Das Rotlichtviertel, die vielen kleinen Brücken und Gassen von Amsterdam sind prädestiniert für einen Serienmörder-Film, und Maas nutzt den Schauplatz sehr gut. Es gibt ein paar ordentlich inszenierte Verfolgungsjagden an Land und mit Motorbooten auf den Grachten, die einem auch immer eine schöne Ansicht auf Amsterdam erlauben. Auch der Killer bekommt immer wieder ein paar gelungene Auftritte in der ersten Hälfte, wenn er sich seine Opfer holt, doch die verlieren sich im weiteren Verlauf des Films. Leider versucht sich Maas auch immer wieder an humorvollen Szenen, die leider überhaupt nicht funktionieren und den Ton des Films etwas verderben. Der Ausgleich kommt dann mit einer dezenten Prise Gore und ein paar Horrorfilm-Momenten.  

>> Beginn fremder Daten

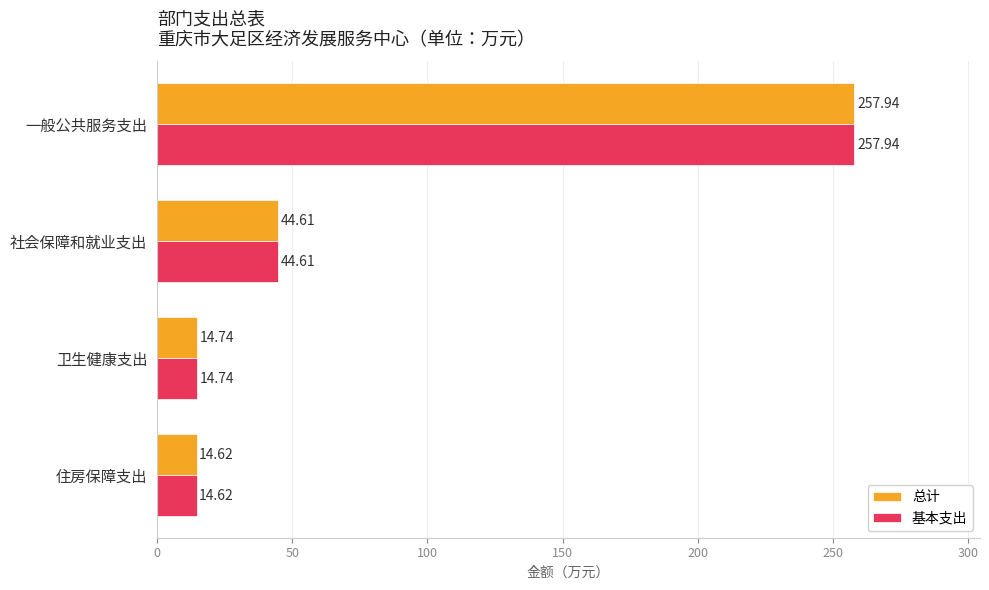

At which label does 基本支出 reach its peak?

一般公共服务支出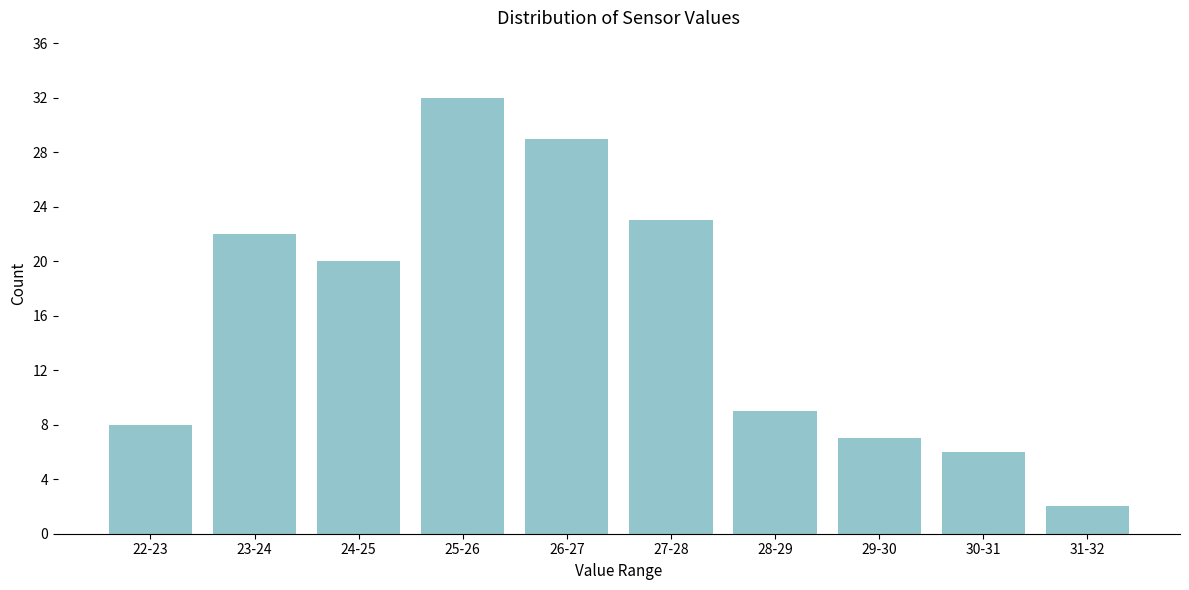

Reading left to right, what are all the values shown in this chart?

8	22	20	32	29	23	9	7	6	2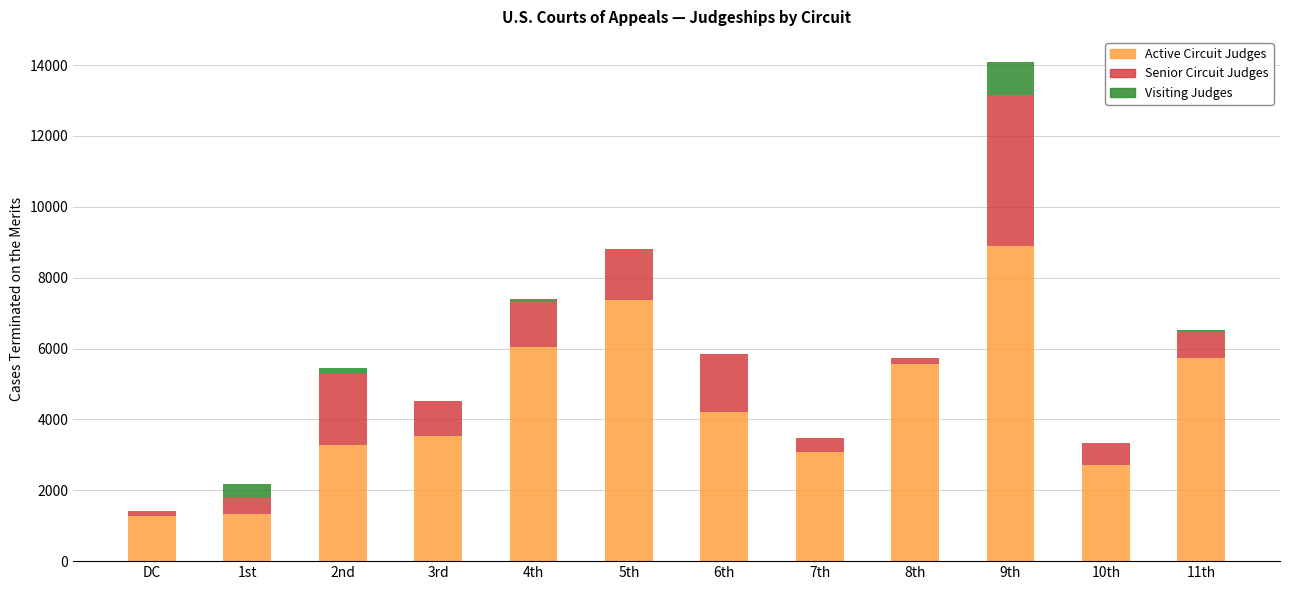

At which category is the sum across all series the highest?

9th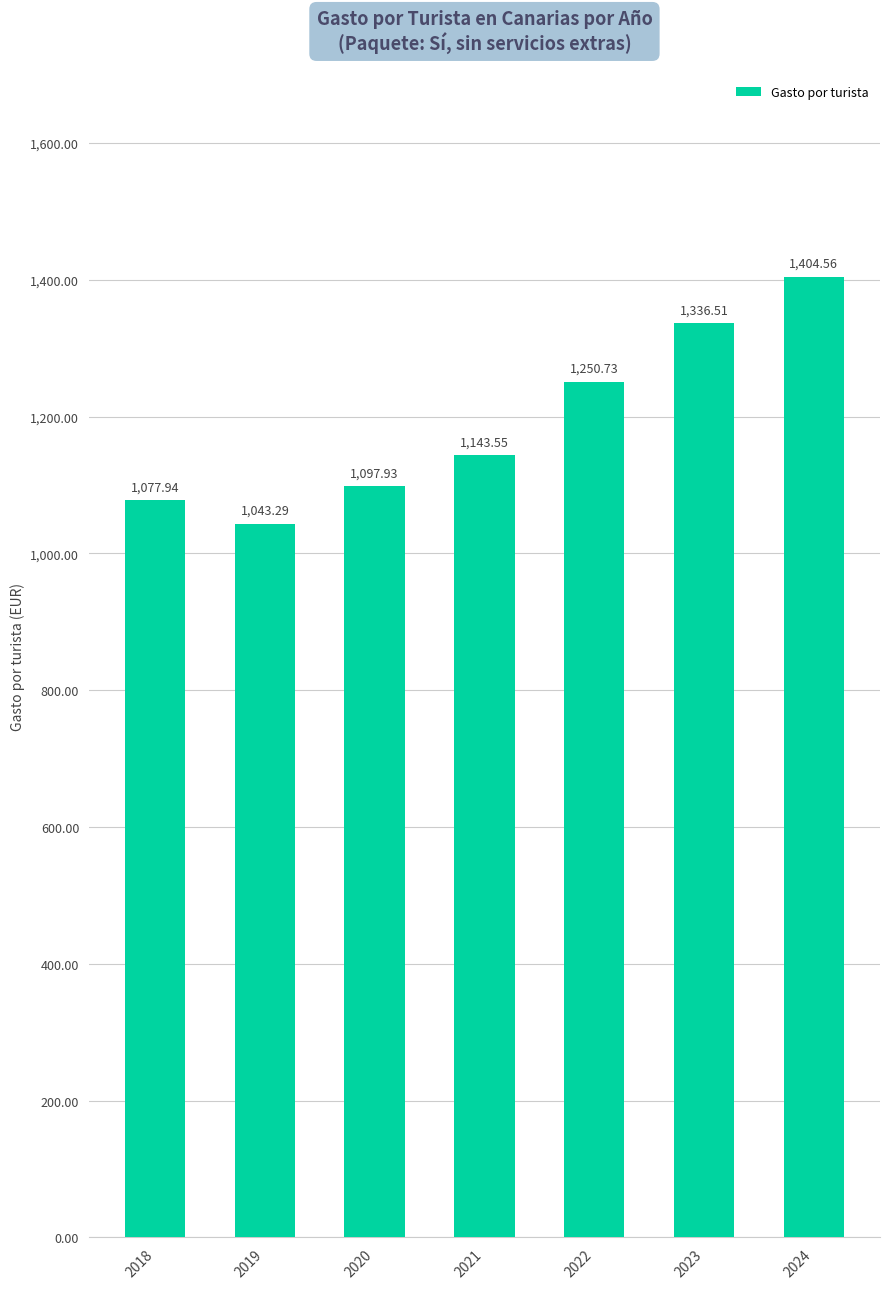

At which category does the chart reach its peak across all series?

2024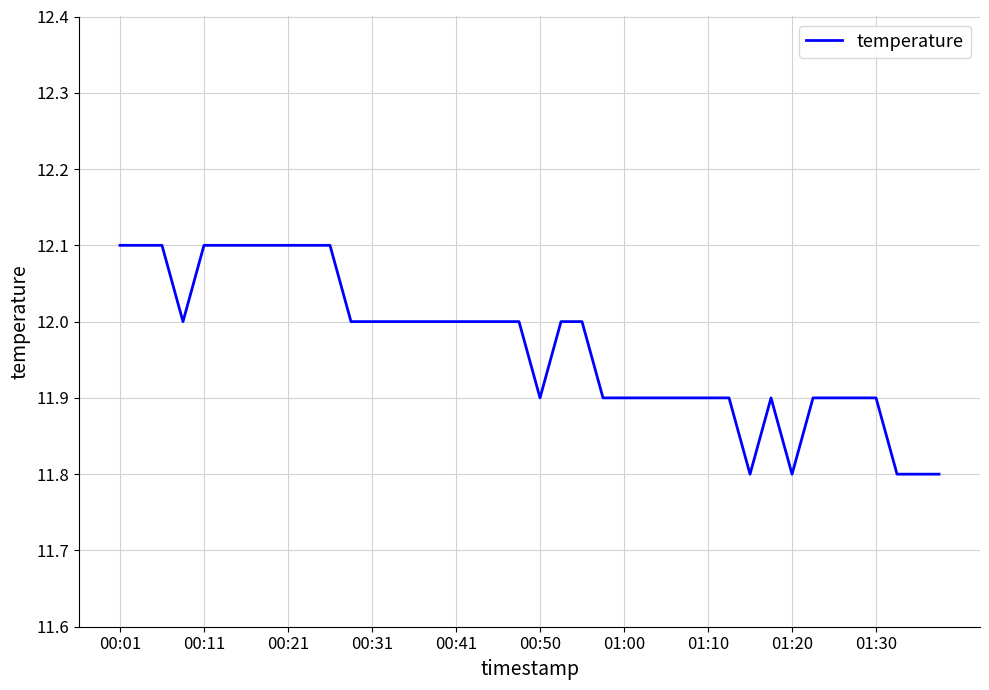

What is the smallest value displayed?

11.8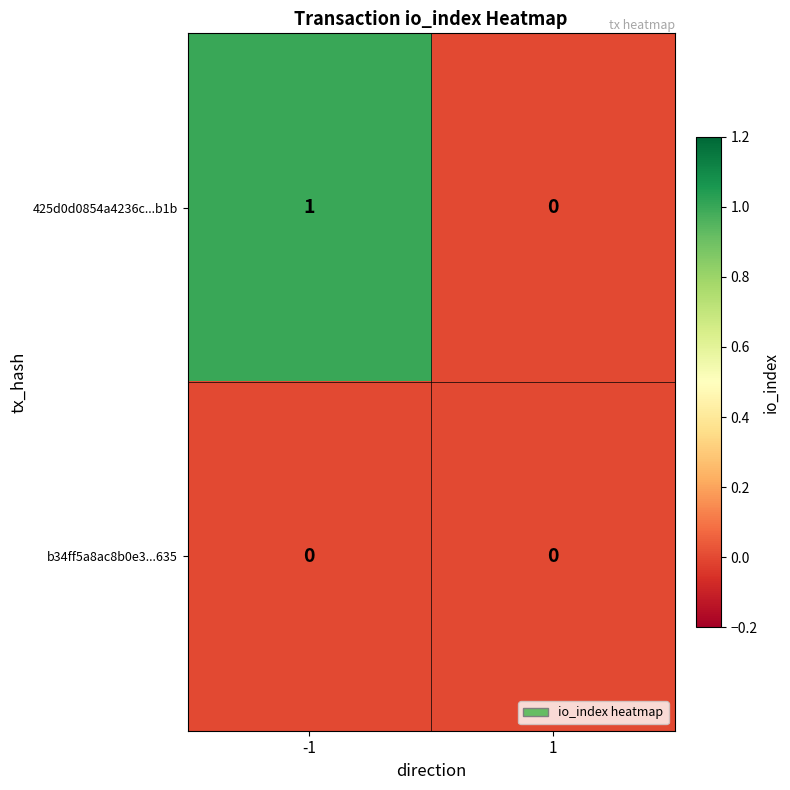

Reading left to right, extract all data points from this chart.

425d0d0854a4236c...b1b: -1=1	1=0
b34ff5a8ac8b0e3...635: -1=0	1=0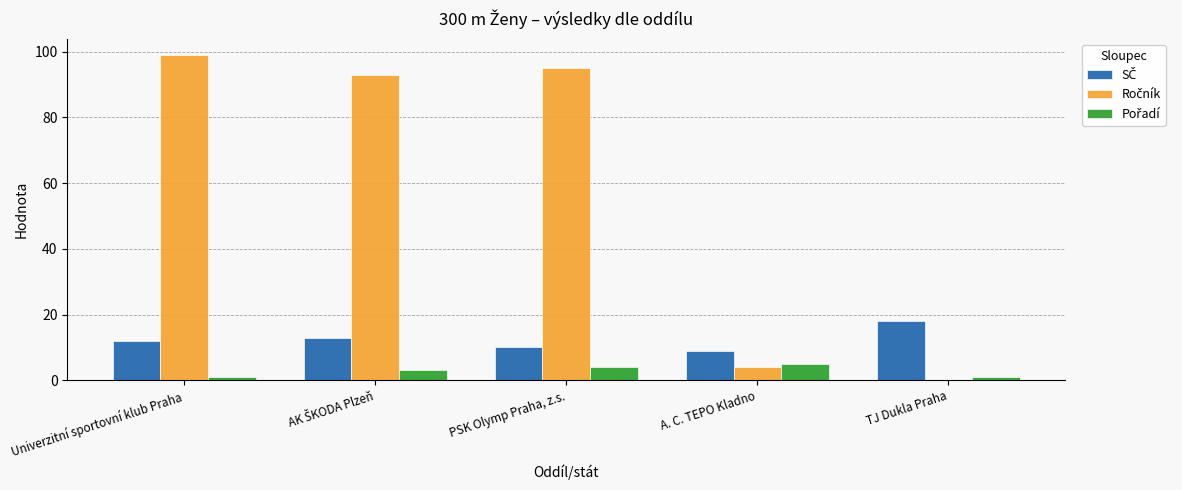

What is the greatest value displayed?

99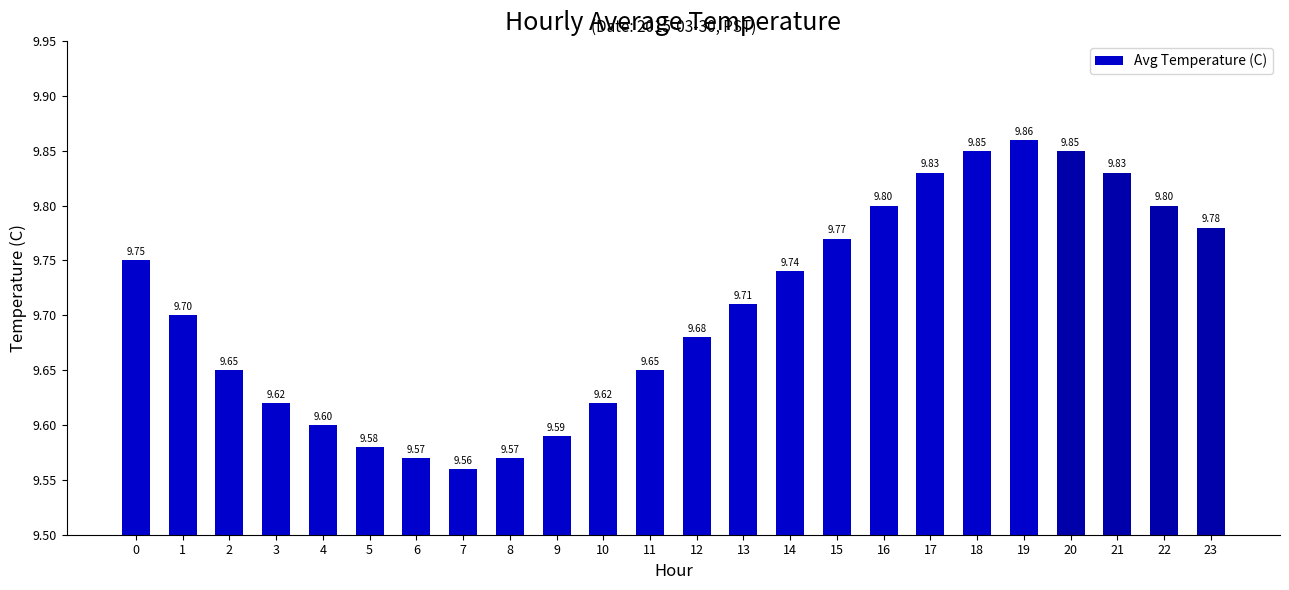

What is the ratio of the value at 18 to the value at 3?

1.0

Mit Huub Stapel als Polizist Eric Visser hat man einen soliden Hauptdarsteller an Bord, der ein bisschen Italo-Vibes mit reinbringt. Überhaupt musste ich hier immer wieder an Spät-80er-Jahre Thriller und Horrorfilme aus Italien denken, auch was den Score angeht, der ebenfalls von Maas stammt. Insgesamt sind die Darsteller in Ordnung, die natürlich entsprechende Klischeefiguren bekleiden, die VERFLUCHTES AMSTERDAM leider nicht von einem 08/15-Serienmörder-Thriller abheben. Alles, was man hier zu sehen bekommt, hatte man 1988 bereits hundertfach in besser und schlechter gesehen, nur, dass Maas Amsterdam als permanenten Schauwert an Bord hat. Außerdem ist ein Taucher als Killer immer noch ein relativ unverbrauchtes Motiv im Thriller-Kino. 

Unter dem Strich ist VERFLUCHTES AMSTERDAM ein solider Serienmörder-Thriller, der neben einer schönen Stadtkulisse und ein paar gelungen Action-Szenen nicht viel zu bieten hat, schon gar keine überzeugende Auflösung.